Scientific classification
- Domain: Eukaryota
- Kingdom: Animalia
- Phylum: Chordata
- Class: Mammalia
- Order: Chiroptera
- Family: Rhinolophidae
- Genus: Rhinolophus
- Species: R. madurensis
- Binomial name: Rhinolophus madurensis K. Andersen, 1918

= Madura horseshoe bat =

- Genus: Rhinolophus
- Species: madurensis
- Authority: K. Andersen, 1918
- Conservation status: VU

Species of bat

The Madura horseshoe bat (Rhinolophus madurensis) is a species of bat from the family Rhinolophidae.
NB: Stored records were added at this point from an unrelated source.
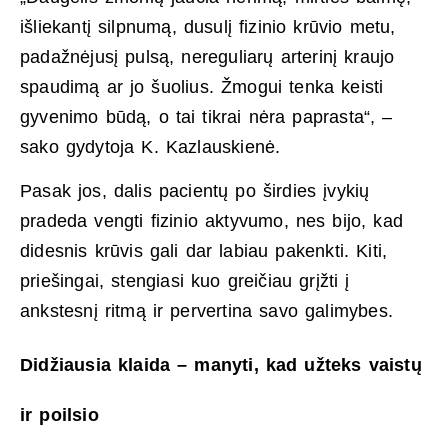
išliekantį silpnumą, dusulį fizinio krūvio metu,
padažnėjusį pulsą, nereguliarų arterinį kraujo
spaudimą ar jo šuolius. Žmogui tenka keisti
gyvenimo būdą, o tai tikrai nėra paprasta“, –
sako gydytoja K. Kazlauskienė.
Pasak jos, dalis pacientų po širdies įvykių
pradeda vengti fizinio aktyvumo, nes bijo, kad
didesnis krūvis gali dar labiau pakenkti. Kiti,
priešingai, stengiasi kuo greičiau grįžti į
ankstesnį ritmą ir pervertina savo galimybes.
Didžiausia klaida – manyti, kad užteks vaistų
ir poilsio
Current taxonomy treats the Madura horseshoe bat as a species separate of the Sulawesi horseshoe bat and not including parvus, but Csorba et al. (2003) recognizes both as subspecies of the Sulawesi horseshoe bat. It is known only from seven specimens from Madura Island and the Kangean Islands in Indonesia, and its type locality is Soemenep, Madura Island. The species is listed as Vulnerable on the IUCN Red List, and it suffers from habitat loss due to limestone excavation and deforestation for logging and agriculture in its habitat. It is also unknown whether or not the Madura horseshoe bat lives in any protected areas. The species is cave-roosting and most likely independent of water, foraging in primary forest.